Over the past five years, Brussels has made a jump-start with ‘the end of everything-for-the-car’ mentality.
In light of the forthcoming elections, Belgian financial newspaper, L’Echo, has drawn up a balance sheet of what Brussels Minister for Mobility, Pascal Smet (sp.a), calls “a city for people, not for cars”.
The first marker of ‘the end of the reign of the car’ was the decision in September 2014 to tear down the ‘concrete monster’ of the Reyers’ viaduct, built in the seventies, and to replace it by a green city boulevard. Works are still in progress with the renovation of the tunnel complex that takes longer than foreseen.
Tunnels: a constant source of worry
Tunnels are an endless source of worry for Brussels. Three years ago, Brussels Mobility Minister, Pascal Smet, created a specific multi-year investment plan (PPI).

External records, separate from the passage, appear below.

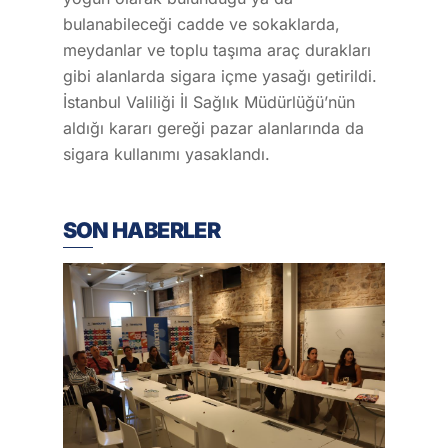
bulanabileceği cadde ve sokaklarda,
meydanlar ve toplu taşıma araç durakları
gibi alanlarda sigara içme yasağı getirildi.
İstanbul Valiliği İl Sağlık Müdürlüğü’nün
aldığı kararı gereği pazar alanlarında da
sigara kullanımı yasaklandı.
SON HABERLER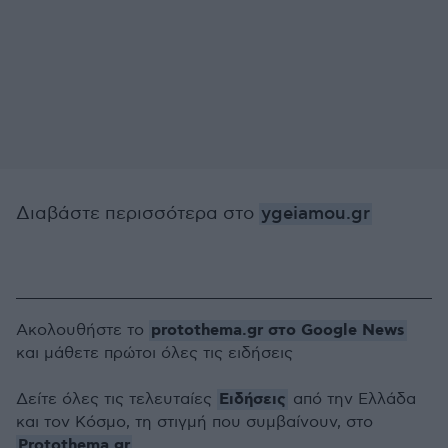
Διαβάστε περισσότερα στο
ygeiamou.gr
protothema.gr στο Google News
Ακολουθήστε το
και μάθετε πρώτοι όλες τις ειδήσεις
Ειδήσεις
Δείτε όλες τις τελευταίες
από την Ελλάδα
και τον Κόσμο, τη στιγμή που συμβαίνουν, στο
Protothema.gr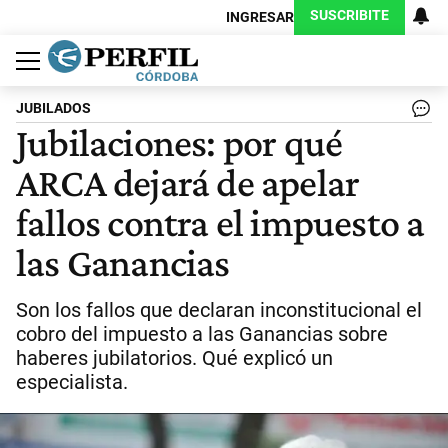
SUSCRIBITE
INGRESAR
Política
Economía
Judiciales
Sociedad
Cultura
Espectáculos
Deportes
Protagonistas
JUBILADOS
Jubilaciones: por qué
ARCA dejará de apelar
fallos contra el impuesto a
las Ganancias
Son los fallos que declaran inconstitucional el
cobro del impuesto a las Ganancias sobre
haberes jubilatorios. Qué explicó un
especialista.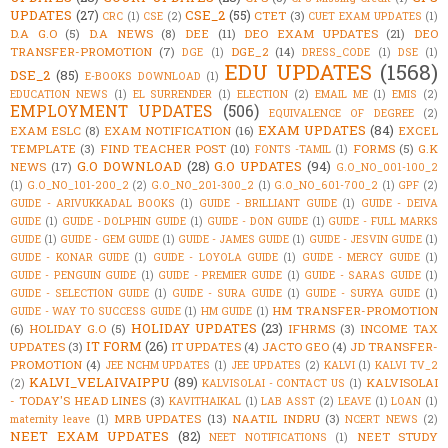
UPDATES
(27)
CSE_2
(55)
CTET
(3)
CRC
(1)
CSE
(2)
CUET EXAM UPDATES
(1)
D.A G.O
(5)
D.A NEWS
(8)
DEE
(11)
DEO EXAM UPDATES
(21)
DEO
TRANSFER-PROMOTION
(7)
DGE_2
(14)
DGE
(1)
DRESS_CODE
(1)
DSE
(1)
EDU UPDATES
(1568)
DSE_2
(85)
E-BOOKS DOWNLOAD
(1)
EDUCATION NEWS
(1)
EL SURRENDER
(1)
ELECTION
(2)
EMAIL ME
(1)
EMIS
(2)
EMPLOYMENT UPDATES
(506)
EQUIVALENCE OF DEGREE
(2)
EXAM UPDATES
(84)
EXAM ESLC
(8)
EXAM NOTIFICATION
(16)
EXCEL
TEMPLATE
(3)
FIND TEACHER POST
(10)
FORMS
(5)
G.K
FONTS -TAMIL
(1)
G.O DOWNLOAD
(28)
G.O UPDATES
(94)
NEWS
(17)
G.O_NO_001-100_2
(1)
G.O_NO_101-200_2
(2)
G.O_NO_201-300_2
(1)
G.O_NO_601-700_2
(1)
GPF
(2)
GUIDE - ARIVUKKADAL BOOKS
(1)
GUIDE - BRILLIANT GUIDE
(1)
GUIDE - DEIVA
GUIDE
(1)
GUIDE - DOLPHIN GUIDE
(1)
GUIDE - DON GUIDE
(1)
GUIDE - FULL MARKS
GUIDE
(1)
GUIDE - GEM GUIDE
(1)
GUIDE - JAMES GUIDE
(1)
GUIDE - JESVIN GUIDE
(1)
GUIDE - KONAR GUIDE
(1)
GUIDE - LOYOLA GUIDE
(1)
GUIDE - MERCY GUIDE
(1)
GUIDE - PENGUIN GUIDE
(1)
GUIDE - PREMIER GUIDE
(1)
GUIDE - SARAS GUIDE
(1)
GUIDE - SELECTION GUIDE
(1)
GUIDE - SURA GUIDE
(1)
GUIDE - SURYA GUIDE
(1)
HM TRANSFER-PROMOTION
GUIDE - WAY TO SUCCESS GUIDE
(1)
HM GUIDE
(1)
HOLIDAY UPDATES
(23)
(6)
HOLIDAY G.O
(5)
IFHRMS
(3)
INCOME TAX
IT FORM
(26)
UPDATES
(3)
IT UPDATES
(4)
JACTO GEO
(4)
JD TRANSFER-
PROMOTION
(4)
JEE NCHM UPDATES
(1)
JEE UPDATES
(2)
KALVI
(1)
KALVI TV_2
KALVI_VELAIVAIPPU
(89)
KALVISOLAI
(2)
KALVISOLAI - CONTACT US
(1)
- TODAY'S HEAD LINES
(3)
KAVITHAIKAL
(1)
LAB ASST
(2)
LEAVE
(1)
LOAN
(1)
MRB UPDATES
(13)
NAATIL INDRU
(3)
maternity leave
(1)
NCERT NEWS
(2)
NEET EXAM UPDATES
(82)
NEET STUDY
NEET NOTIFICATIONS
(1)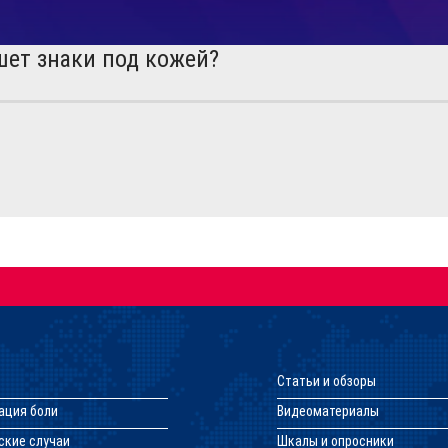
шет знаки под кожей?
Статьи и обзоры
ация боли
Видеоматериалы
ские случаи
Шкалы и опросники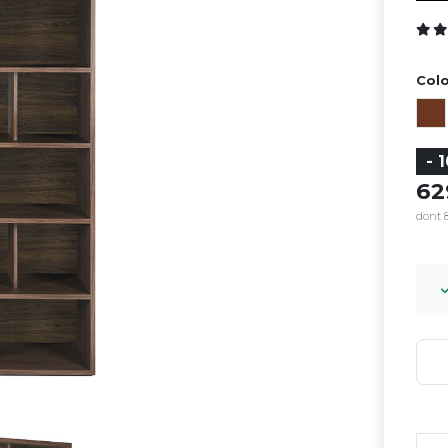
Colo
- 
6
dont 8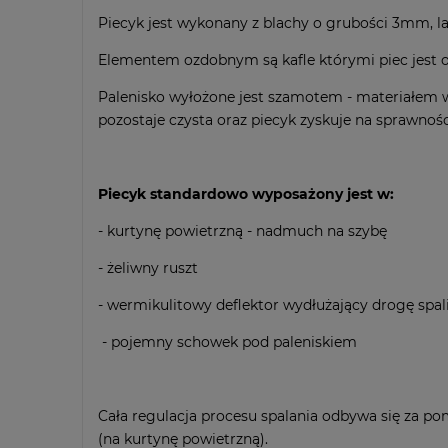
Piecyk jest wykonany z blachy o grubości 3mm, 
Elementem ozdobnym są kafle którymi piec jest 
Palenisko wyłożone jest szamotem - materiałem 
pozostaje czysta oraz piecyk zyskuje na sprawnoś
Piecyk standardowo wyposażony jest w:
- kurtynę powietrzną - nadmuch na szybę
- żeliwny ruszt
- wermikulitowy deflektor wydłużający drogę spal
- pojemny schowek pod paleniskiem
Cała regulacja procesu spalania odbywa się za p
(na kurtynę powietrzną).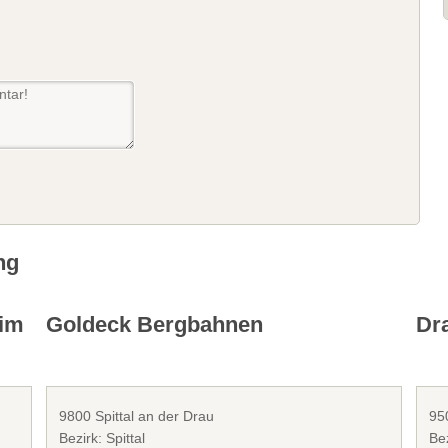
ng
eim
Goldeck Bergbahnen
Dra
9800 Spittal an der Drau
950
Bezirk: Spittal
Bez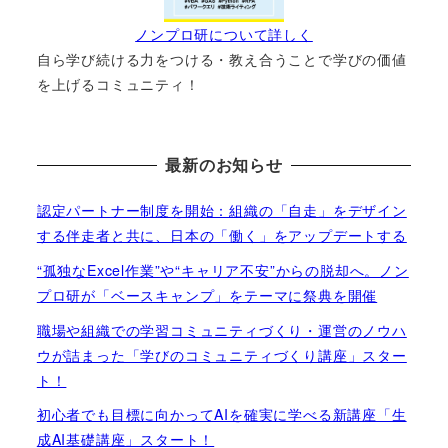
ノンプロ研について詳しく
自ら学び続ける力をつける・教え合うことで学びの価値
を上げるコミュニティ！
最新のお知らせ
認定パートナー制度を開始：組織の「自走」をデザイン
する伴走者と共に、日本の「働く」をアップデートする
“孤独なExcel作業”や“キャリア不安”からの脱却へ。ノン
プロ研が「ベースキャンプ」をテーマに祭典を開催
職場や組織での学習コミュニティづくり・運営のノウハ
ウが詰まった「学びのコミュニティづくり講座」スター
ト！
初心者でも目標に向かってAIを確実に学べる新講座「生
成AI基礎講座」スタート！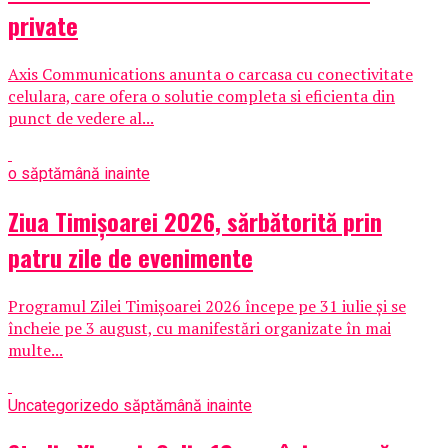
private
Axis Communications anunta o carcasa cu conectivitate
celulara, care ofera o solutie completa si eficienta din
punct de vedere al...
o săptămână inainte
Ziua Timișoarei 2026, sărbătorită prin
patru zile de evenimente
Programul Zilei Timișoarei 2026 începe pe 31 iulie și se
încheie pe 3 august, cu manifestări organizate în mai
multe...
Uncategorized
o săptămână inainte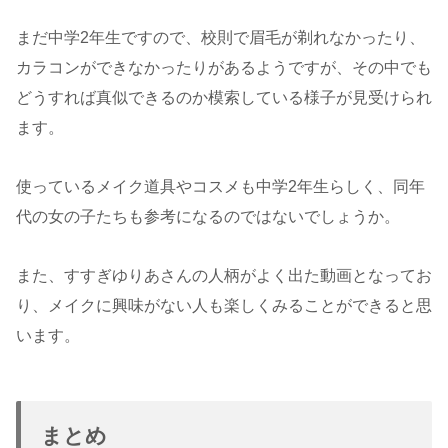
まだ中学2年生ですので、校則で眉毛が剃れなかったり、
カラコンができなかったりがあるようですが、その中でも
どうすれば真似できるのか模索している様子が見受けられ
ます。
使っているメイク道具やコスメも中学2年生らしく、同年
代の女の子たちも参考になるのではないでしょうか。
また、すすぎゆりあさんの人柄がよく出た動画となってお
り、メイクに興味がない人も楽しくみることができると思
います。
まとめ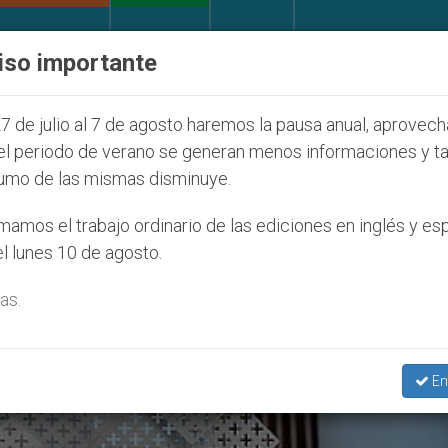
IGLESIA Y MUNDO
DOCUMENTOS
DONATIVOS
iso importante
ONU se pronuncia ante caso de obispo católico desap
7 de julio al 7 de agosto haremos la pausa anual, aprovec
el periodo de verano se generan menos informaciones y t
umo de las mismas disminuye.
022
amos el trabajo ordinario de las ediciones en inglés y es
l lunes 10 de agosto.
as.
En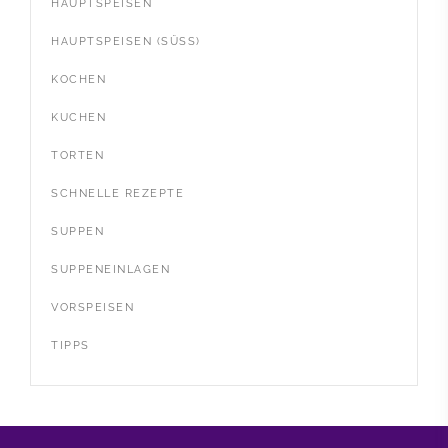
HAUPTSPEISEN
HAUPTSPEISEN (SÜSS)
KOCHEN
KUCHEN
TORTEN
SCHNELLE REZEPTE
SUPPEN
SUPPENEINLAGEN
VORSPEISEN
TIPPS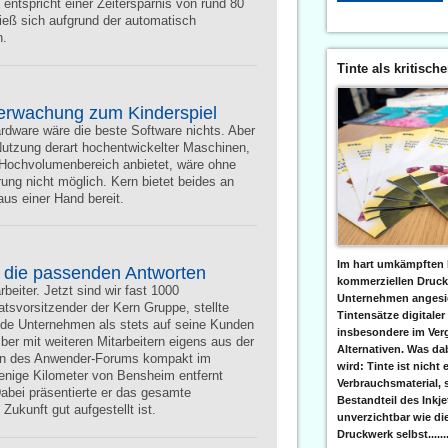
entspricht einer Zeitersparnis von rund 80
ließ sich aufgrund der automatisch
n.
Tinte als kritisch
berwachung zum Kinderspiel
ardware wäre die beste Software nichts. Aber
 Nutzung derart hochentwickelter Maschinen,
n Hochvolumenbereich anbietet, wäre ohne
ng nicht möglich. Kern bietet beides an 
us einer Hand bereit.
Im hart umkämpften 
n die passenden Antworten
kommerziellen Druc
beiter. Jetzt sind wir fast 1000
Unternehmen angesic
atsvorsitzender der Kern Gruppe, stellte
Tintensätze digitaler
e Unternehmen als stets auf seine Kunden
insbesondere im Verg
er mit weiteren Mitarbeitern eigens aus der
Alternativen. Was da
rn des Anwender-Forums kompakt im
wird: Tinte ist nicht 
nige Kilometer von Bensheim entfernt 
Verbrauchsmaterial, 
Dabei präsentierte er das gesamte
Bestandteil des Inkj
Zukunft gut aufgestellt ist.
unverzichtbar wie di
Druckwerk selbst......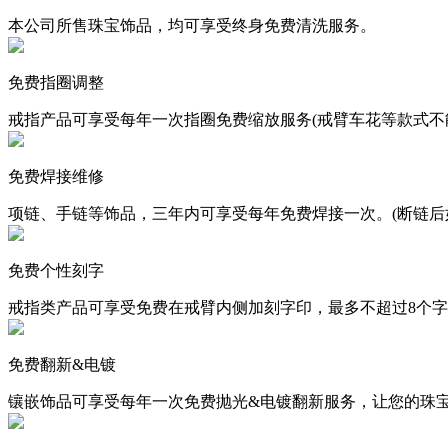
本公司所售珠宝饰品，均可享受终身免费清洗服务。
免费指圈调整
戒指产品可享受每年一次指圈免费缩放服务(戒臂车花等款式不
免费焊接维修
项链、手链等饰品，三年内可享受每年免费焊接一次。(断链后
免费个性刻字
戒指类产品可享受免费在戒臂内侧加刻字印，最多不超过8个字
免费翻新&电镀
镶嵌饰品可享受每年一次免费抛光&电镀翻新服务，让您的珠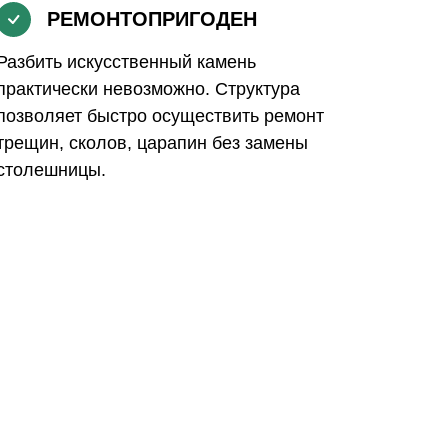
РЕМОНТОПРИГОДЕН
Разбить искусственный камень
практически невозможно. Структура
позволяет быстро осуществить ремонт
трещин, сколов, царапин без замены
столешницы.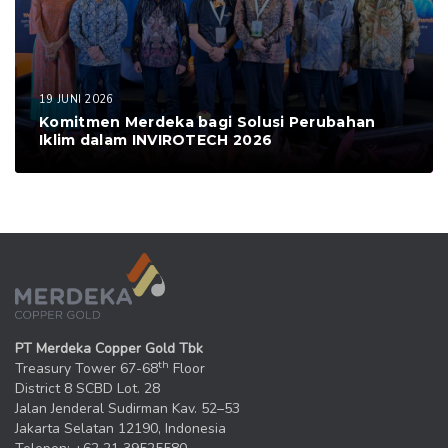
19 JUNI 2026
Komitmen Merdeka bagi Solusi Perubahan
Iklim dalam INVIROTECH 2026
PT Merdeka Copper Gold Tbk
th
Treasury Tower 67-68
Floor
District 8 SCBD Lot. 28
Jalan Jenderal Sudirman Kav. 52–53
Jakarta Selatan 12190, Indonesia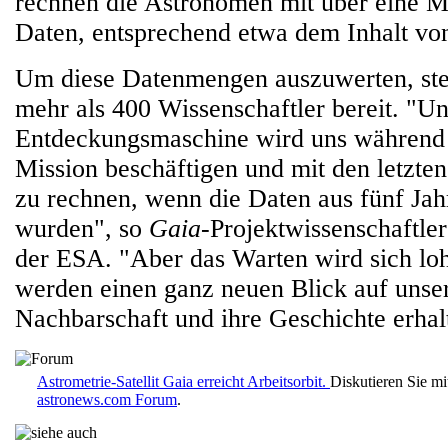
rechnen die Astronomen mit über eine M
Daten, entsprechend etwa dem Inhalt v
Um diese Datenmengen auszuwerten, ste
mehr als 400 Wissenschaftler bereit. "U
Entdeckungsmaschine wird uns während
Mission beschäftigen und mit den letzten 
zu rechnen, wenn die Daten aus fünf Jah
wurden", so
Gaia
-Projektwissenschaftle
der ESA. "Aber das Warten wird sich lo
werden einen ganz neuen Blick auf unse
Nachbarschaft und ihre Geschichte erhal
Astrometrie-Satellit Gaia erreicht Arbeitsorbit.
Diskutieren Sie mi
astronews.com Forum
.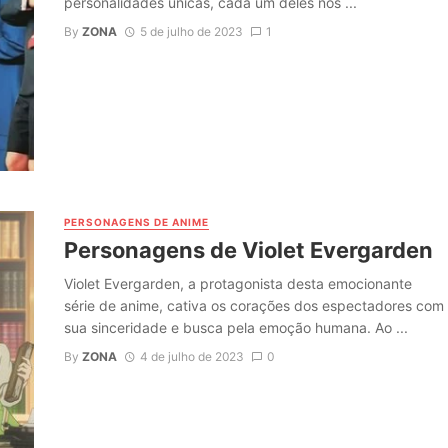
personalidades únicas, cada um deles nos ...
By
ZONA
5 de julho de 2023
1
PERSONAGENS DE ANIME
Personagens de Violet Evergarden
Violet Evergarden, a protagonista desta emocionante
série de anime, cativa os corações dos espectadores com
sua sinceridade e busca pela emoção humana. Ao ...
By
ZONA
4 de julho de 2023
0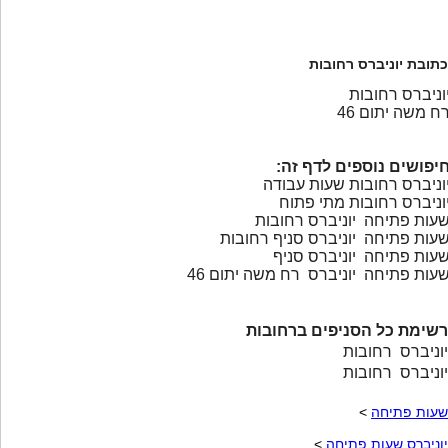
כתובת יוניברס רחובות
וניברס רחובות
ח משה יתום 46
יפושים נוספים לדף זה:
וניברס רחובות שעות עבודה
וניברס רחובות מתי פתוח
עות פתיחה יוניברס רחובות
עות פתיחה יוניברס סניף רחובות
עות פתיחה יוניברס סניף
עות פתיחה יוניברס רח משה יתום 46
רשימת כל הסניפים ברחובות
יוניברס רחובות
יוניברס רחובות
שעות פתיחה
>
יוניברס שעות פתיחה
>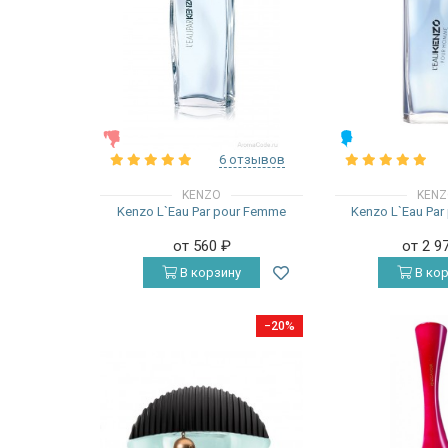
ЖЕНСКИЕ
МУЖСКИЕ
6 отзывов
KENZO
KEN
Kenzo L`Eau Par pour Femme
Kenzo L`Eau Pa
от 560
₽
от 2 9
В корзину
В кор
−20%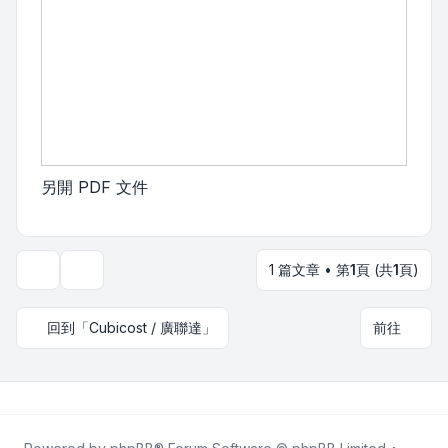
另開 PDF 文件
1 篇文章 • 第
1
頁 (共
1
頁)
主題工具
回到「Cubicost / 廣聯達」
前往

It detailed the emergency measures and major renovations needed for the 26 tunnels in Brussels. Spread over four years (2016-2020), it was budgeted at 411 million euro.
Another example of Smet’s adagio ‘city for people not for cars’ was the renovation of the Place du Miroir (Reine Astrid) in Jette and the Place Dumon in Woluwe-Saint-Pierre.
There are also plans to equip the Brussels inner ring road with a dedicated cycling path separated from cars by 2023. Eight zones have been marked out, for which the Region already has the construction permits.
Bike usage exploded
According to the federal Mobility Agency, the usage of the bike has exploded in Brussels with 259% between 2005 and 2017, but its overall part in the mobility mix is rather modest: 4,4%.
When it comes to public transport, the STIB/MIVB has seen a 4% growth in travellers between 2017 and 2018. In 2015 the Brussels transport company decided to allocate a 5,2 billion euro investment to improve the offerings. It started testing with electric buses in July 2018 with the ‘full electric’ bus line 33. The goal is to electrify the entire bus fleet by 2030.
In the field of alternative mobility, Brussels has leapfrogged with legalising free-floating bike and e-scooter sharing. Especially in the capital the latter are omnipresent. In three months, their number has increased from 3.000 to 4.000 shared e-scooters.
A different story is the attempt of Pascal Smet to regulate the taxi sector with newcomers, like ride-hailing service Uber, which eventually collided on three occasions already with the views of the French-speaking socialist party, PS.